- Nickname: dmoongirl
- Born: May 21, 1984 (age 41)

World Series of Poker
- Bracelet: None
- Final table: 1
- Money finishes: 4

World Poker Tour
- Title: None
- Final table: None
- Money finish: 1

= Danielle Andersen =

American poker player (born 1984)

Danielle Andersen (born May 21, 1984) is an American professional poker player previously sponsored by Ultimate Poker. Andersen's competitive nature led her to pick up the game after watching her future husband, and friends, play in college in 2003. Finding herself winning on a regular basis, she made a $50 deposit and never looked back.

Andersen's nickname is “dmoongirl.” She regularly played $25–$50 six-max cash games online, and at times participated in higher-stakes games, including $200–$400, prior to the events of Black Friday. She appeared as one of the featured players in the documentary “Bet Raise Fold,” which followed aspects of her life as a professional poker player alongside her roles as a wife and mother. The film contributed to increased recognition of her within the poker community.

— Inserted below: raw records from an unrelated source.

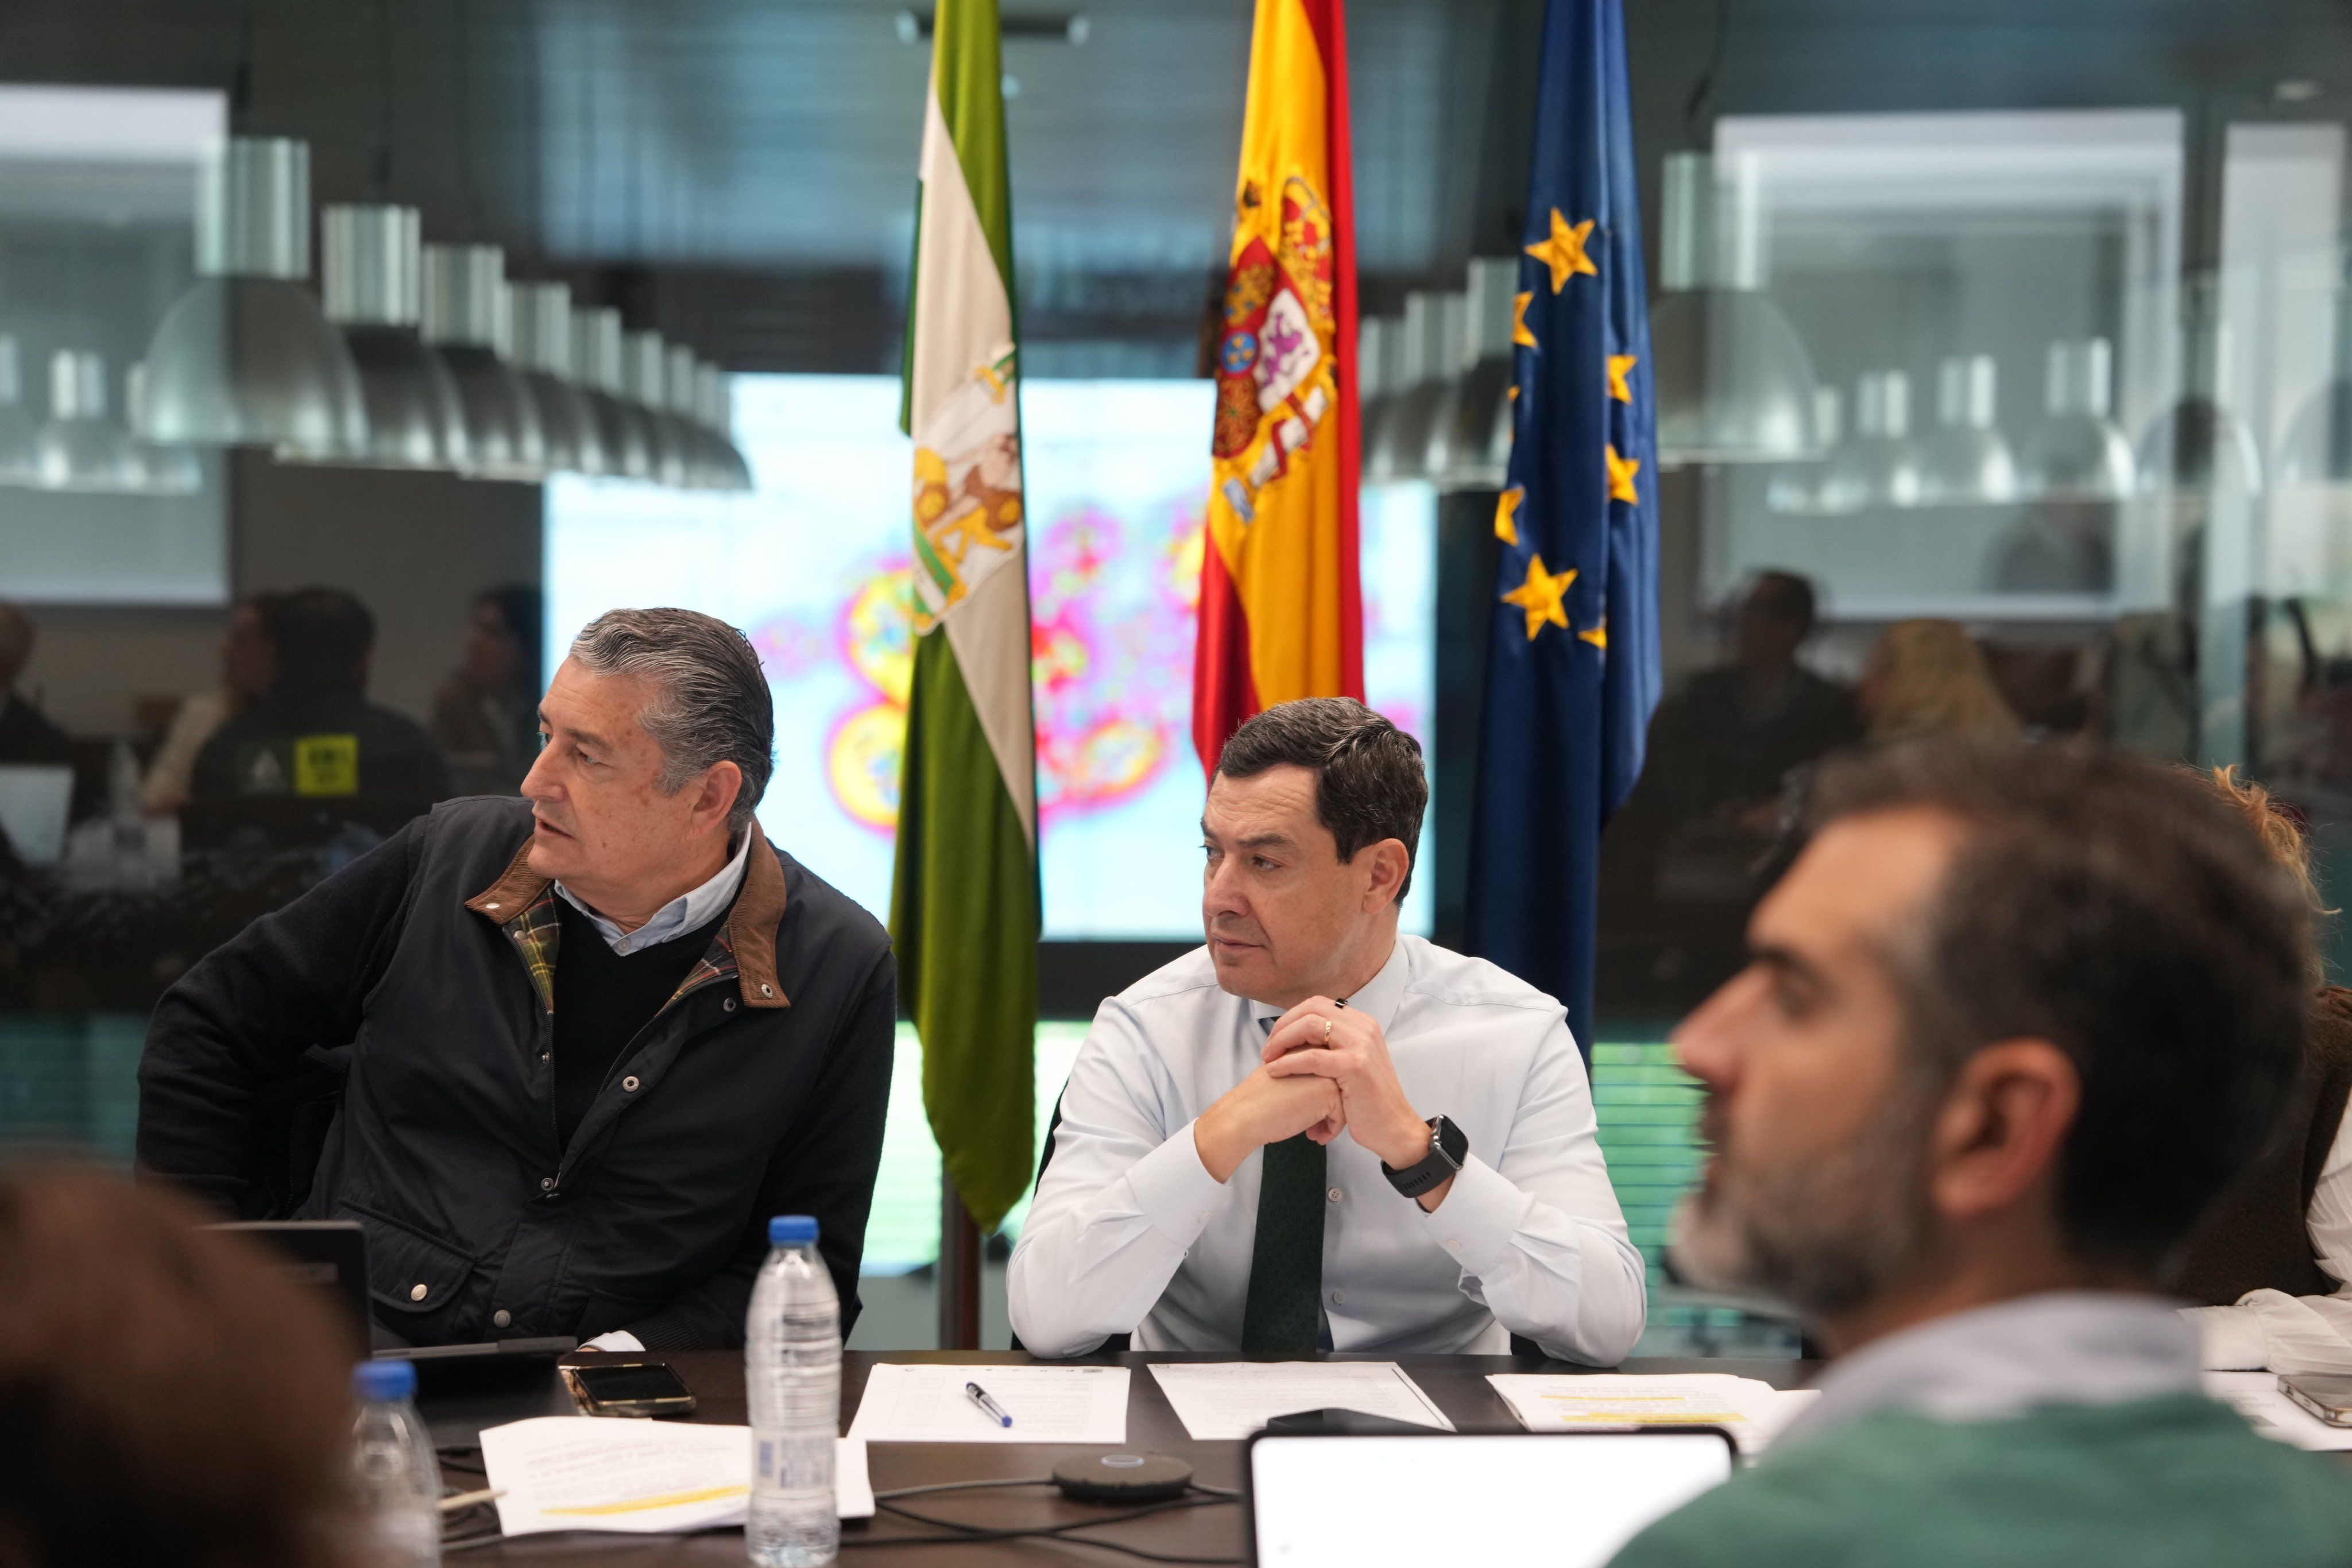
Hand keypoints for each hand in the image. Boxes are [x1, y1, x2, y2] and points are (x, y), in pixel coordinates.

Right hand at [1194, 1065, 1345, 1183]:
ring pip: (1346, 1098)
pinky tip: (1316, 1137)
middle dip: (1332, 1108)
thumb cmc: (1259, 1101)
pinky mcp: (1329, 1091)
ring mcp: (1326, 1071)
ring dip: (1333, 1119)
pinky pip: (1343, 1114)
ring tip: (1316, 1132)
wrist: (1245, 1115)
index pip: (1329, 1071)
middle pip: (1341, 1084)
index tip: (1309, 1112)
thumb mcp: (1283, 1075)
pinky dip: (1332, 1129)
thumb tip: (1323, 1091)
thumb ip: (1302, 1073)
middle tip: (1316, 1126)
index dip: (1322, 1094)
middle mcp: (1319, 1055)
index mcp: (1305, 1048)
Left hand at [1261, 997, 1431, 1170]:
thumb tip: (1300, 1032)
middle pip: (1311, 1009)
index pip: (1318, 1004)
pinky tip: (1274, 1072)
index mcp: (1361, 1023)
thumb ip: (1334, 1044)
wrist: (1392, 1126)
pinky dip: (1288, 1062)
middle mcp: (1363, 1028)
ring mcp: (1361, 1045)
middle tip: (1268, 1048)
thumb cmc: (1367, 1099)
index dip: (1291, 1017)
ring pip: (1310, 1026)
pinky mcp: (1355, 1066)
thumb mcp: (1353, 1061)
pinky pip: (1312, 1057)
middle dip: (1283, 1026)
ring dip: (1282, 1041)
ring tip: (1268, 1059)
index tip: (1275, 1038)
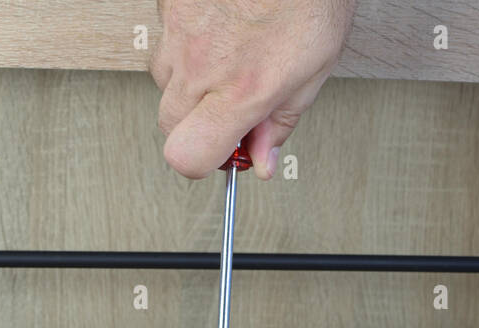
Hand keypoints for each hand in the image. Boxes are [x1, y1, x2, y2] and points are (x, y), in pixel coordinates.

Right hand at [151, 0, 357, 178]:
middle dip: (196, 123)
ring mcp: (179, 30)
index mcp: (242, 89)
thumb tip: (262, 157)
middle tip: (228, 106)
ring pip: (163, 80)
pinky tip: (218, 27)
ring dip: (189, 81)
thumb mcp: (315, 68)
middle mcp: (203, 62)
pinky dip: (187, 41)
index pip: (188, 156)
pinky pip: (165, 37)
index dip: (203, 161)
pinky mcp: (170, 3)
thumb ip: (281, 119)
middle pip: (169, 125)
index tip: (223, 151)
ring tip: (227, 58)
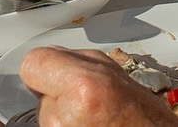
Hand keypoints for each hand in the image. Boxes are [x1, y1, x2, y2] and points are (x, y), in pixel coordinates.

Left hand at [20, 47, 177, 126]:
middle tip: (84, 99)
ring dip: (61, 112)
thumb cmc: (144, 118)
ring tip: (92, 116)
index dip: (43, 68)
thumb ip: (78, 62)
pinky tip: (89, 125)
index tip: (51, 73)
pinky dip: (65, 124)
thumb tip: (52, 58)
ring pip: (45, 111)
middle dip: (55, 91)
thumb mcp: (113, 74)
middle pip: (39, 88)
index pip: (33, 63)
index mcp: (82, 84)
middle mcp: (66, 112)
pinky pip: (53, 125)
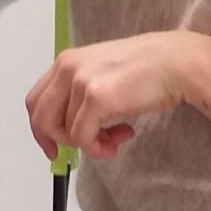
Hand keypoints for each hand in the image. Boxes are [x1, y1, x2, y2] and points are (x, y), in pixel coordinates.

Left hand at [24, 32, 210, 160]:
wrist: (175, 63)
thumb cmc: (146, 69)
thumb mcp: (102, 73)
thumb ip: (81, 92)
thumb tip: (70, 126)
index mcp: (67, 61)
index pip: (36, 100)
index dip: (40, 129)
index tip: (53, 147)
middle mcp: (67, 67)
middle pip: (41, 118)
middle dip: (58, 142)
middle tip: (84, 149)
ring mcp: (80, 81)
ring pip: (65, 132)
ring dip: (91, 144)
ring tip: (115, 137)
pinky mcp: (96, 97)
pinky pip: (83, 138)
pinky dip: (100, 148)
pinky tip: (123, 135)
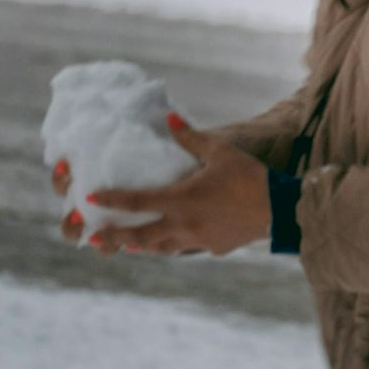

While Andersen is primarily a cash game player she has played in some WPT and WSOP events. Her live tournament earnings total $136,180

In compliment to her poker career, upon signing with Ultimate Poker "dmoongirl" took her experience in front of the camera and became the face of Ultimate Poker's web series, ME vs. U. In ME vs. U, Andersen competes against fellow Ultimate Poker pro, Dan O'Brien in challenges. The winner gets a reward and the loser is punished.

==Personal life==
Danielle Andersen was born and raised in Minnesota. In 2014, Andersen moved to Las Vegas, Nevada with her family to pursue her online poker career with the United States' first regulated online poker site, Ultimate Poker. Her early adult life was captured on film in the documentary "Bet Raise Fold." A film about the coming of age of online poker, Andersen's life story unfolded. She was born and raised in rural Minnesota where she lived with her husband, Kory, and son, Easton. She has been supporting her family with online poker since 2004. Bluff Magazine named her one of poker's "Leading Ladies." BET RAISE FOLD followed Danielle as she pursued her dreams of sponsorship in order to secure a better future for her family. Years after the documentary premiered, Andersen signed a sponsorship deal with Ultimate Poker.

==Poker==
Andersen has been playing poker since 2004 focusing mainly on Texas Hold'em cash games. Although online poker is her focus, Andersen also plays some live poker as well. During the summers, she can be found playing tournaments at the World Series of Poker as well as cash games.

Andersen is a frequent guest on the TV show Poker Night in America.